A patent filed by Samsung way back in July and published by the World Intellectual Property Organization (WIPO) on January 25, may give way to a new authentication method that verifies users based on their blood flow. Filed under international patent number PCT/KR2017/007827, perhaps the most interesting information in the patent is that the company doesn't appear to plan to use just blood flow patterns. Instead, Samsung's application states that the technology that a user would be able to be authenticated "at least in part" based on the physiological biomarkers measured by blood flow sensors and the morphological characteristics associated with that user. That, along with associated patent images, seems to suggest that this would be a supplementary authentication method to current methods – meant to bolster those other methods. It also seems to suggest that the tracking of blood flow would be more continuous and continuously updated based on readings from associated sensors, rather than being captured with a single reading or set of readings from those.
To that end, the technology involved on the hardware side seems to be based primarily on the blood pressure or blood flow sensors most often included in the company's Galaxy Note family of devices. However, it certainly isn't limited to that, as shown in the accompanying patent images.

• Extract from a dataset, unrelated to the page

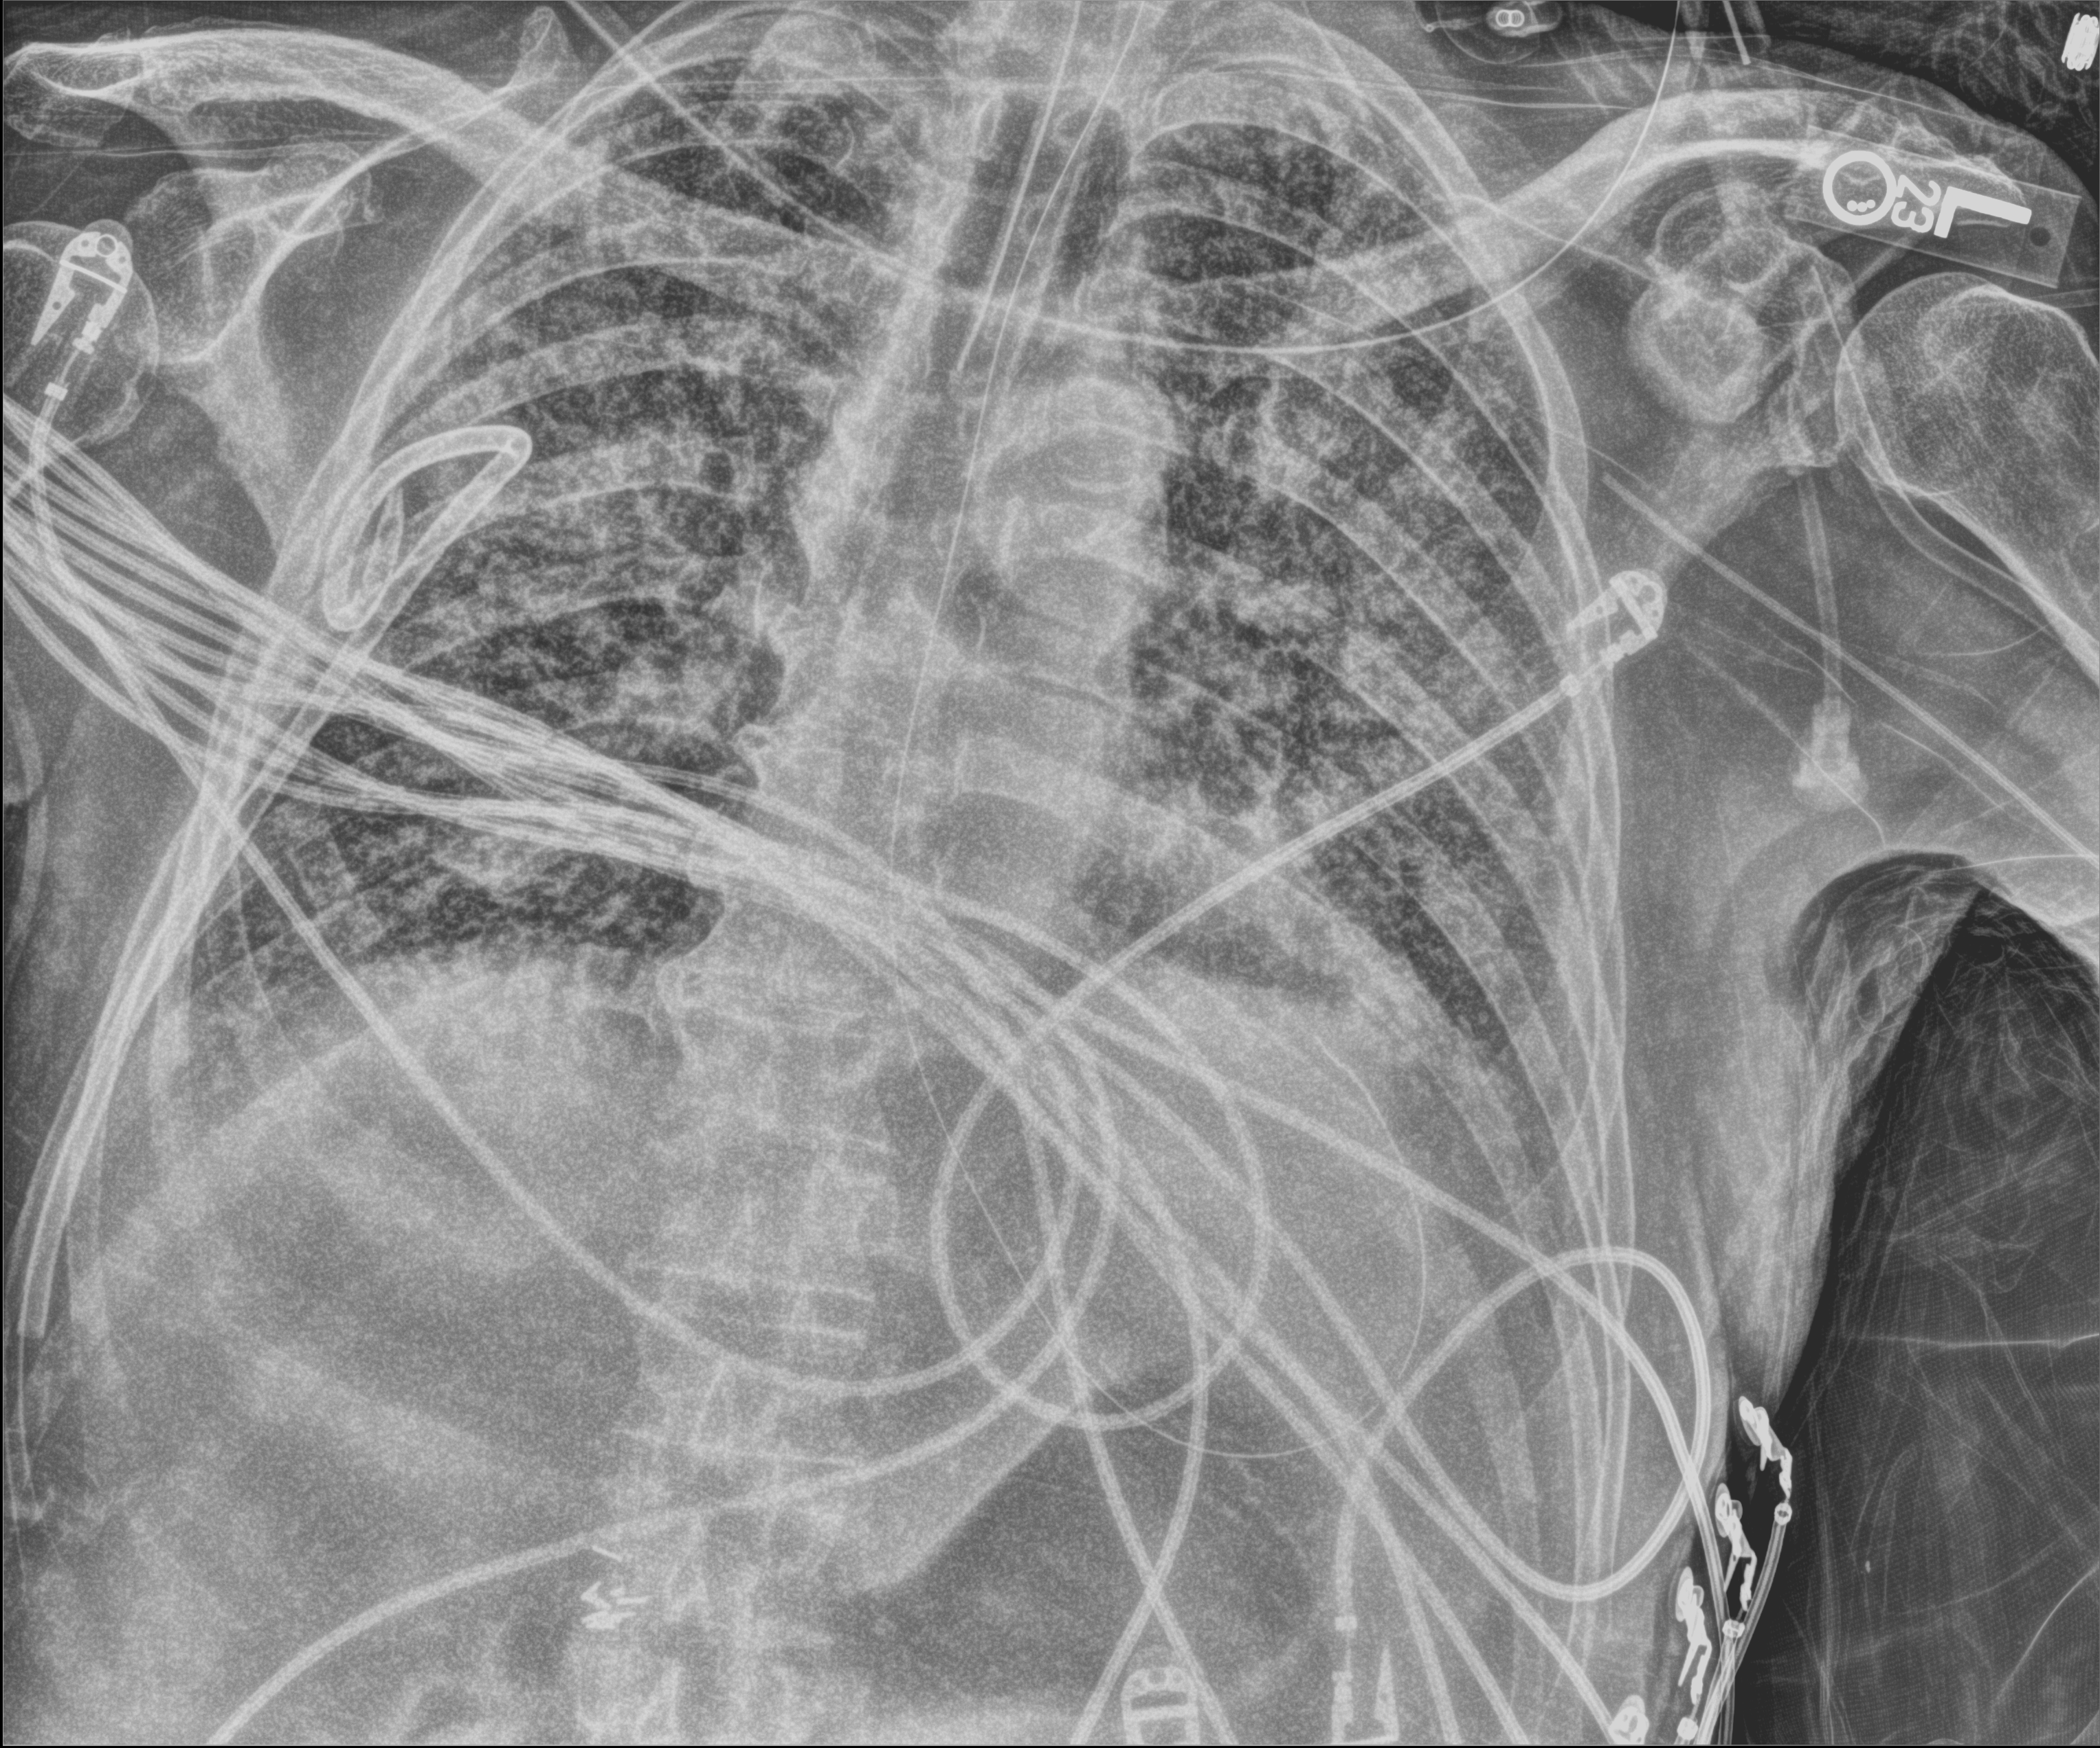
Chest X-ray (portable); anteroposterior (AP) projection. Male patient hospitalised with COVID-19, age 75–90 years.
Hospital-stay facts (about this admission, not read from this image; timing relative to this image not recorded):
- chronic kidney disease (admission record): no
- other chronic lung disease (admission record): no
- admitted to intensive care during this hospital stay: yes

Aside from smartphone security purposes, Samsung appears to see its use as a secondary way to authenticate identity on everything from laptops to wearables. For example, one image shows the authentication being used to log into a smartphone. Another shows a similar sensor embedded in a wearable and apparently being used to provide further security in conjunction with a webcam being used for facial recognition.

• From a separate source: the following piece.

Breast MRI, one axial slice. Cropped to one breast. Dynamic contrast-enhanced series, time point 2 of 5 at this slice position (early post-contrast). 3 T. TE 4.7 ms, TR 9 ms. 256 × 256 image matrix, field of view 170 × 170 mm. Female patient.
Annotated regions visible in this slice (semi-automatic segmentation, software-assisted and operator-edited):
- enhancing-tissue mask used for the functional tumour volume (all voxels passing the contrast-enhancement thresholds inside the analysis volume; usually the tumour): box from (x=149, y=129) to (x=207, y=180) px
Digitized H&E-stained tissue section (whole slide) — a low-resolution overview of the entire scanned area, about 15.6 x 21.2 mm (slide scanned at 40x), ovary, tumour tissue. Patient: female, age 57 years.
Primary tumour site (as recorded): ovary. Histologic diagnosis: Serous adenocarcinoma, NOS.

It bears mention, of course, that Samsung may never put this patent to use, as is often the case with patents. It may turn out to be something that can't be implemented with accuracy and it's as likely that it won't be economically or commercially viable. However, Samsung has a respectable amount of experience when it comes to biometrics and may have a point about using metrics such as blood flow measurements as a way to backup other biometrics or login credentials. Such authentication data would effectively change with the user's health and other factors but would be monitored frequently. So it could feasibly be more difficult to crack since it shifts naturally over time in ways that may be more or less unpredictable. It may or may not also be more difficult to steal associated security data generated by a user's individual blood flow.